What is expected: Format every line of the data below as a JSON array of strings, one string per line, omitting blank lines. Exclude the pictures from the output.
START Records for the exercise
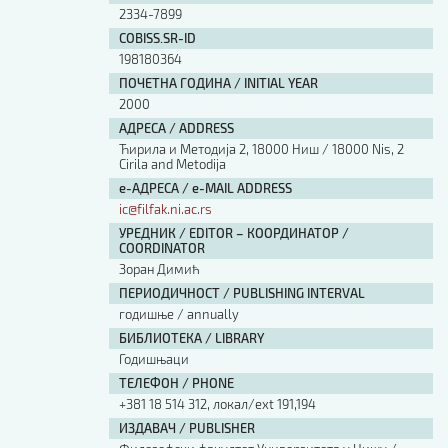
2334-7899
COBISS.SR-ID
198180364
ПОЧЕТНА ГОДИНА / INITIAL YEAR
2000
АДРЕСА / ADDRESS
Ћирила и Методија 2, 18000 Ниш / 18000 Nis, 2
Cirila and Metodija
е-АДРЕСА / e-MAIL ADDRESS
ic@filfak.ni.ac.rs
УРЕДНИК / EDITOR – КООРДИНАТОР /
COORDINATOR
Зоран Димић
ПЕРИОДИЧНОСТ / PUBLISHING INTERVAL
годишње / annually
БИБЛИОТЕКА / LIBRARY
Годишњаци
ТЕЛЕФОН / PHONE
+381 18 514 312, локал/ext 191,194
ИЗДАВАЧ / PUBLISHER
END Records for the exercise
Completed exercise:
[
  "2334-7899",
  "COBISS.SR-ID",
  "198180364",
  "ПОЧЕТНА ГОДИНА / INITIAL YEAR",
  "2000",
  "АДРЕСА / ADDRESS",
  "Ћирила и Методија 2, 18000 Ниш / 18000 Nis, 2",
  "Cirila and Metodija",
  "е-АДРЕСА / e-MAIL ADDRESS",
  "ic@filfak.ni.ac.rs",
  "УРЕДНИК / EDITOR – КООРДИНАТОР /",
  "COORDINATOR",
  "Зоран Димић",
  "ПЕРИОДИЧНОСТ / PUBLISHING INTERVAL",
  "годишње / annually",
  "БИБЛИОТЕКА / LIBRARY",
  "Годишњаци",
  "ТЕЛЕФОН / PHONE",
  "+381 18 514 312, локал/ext 191,194",
  "ИЗДАВАЧ / PUBLISHER"
]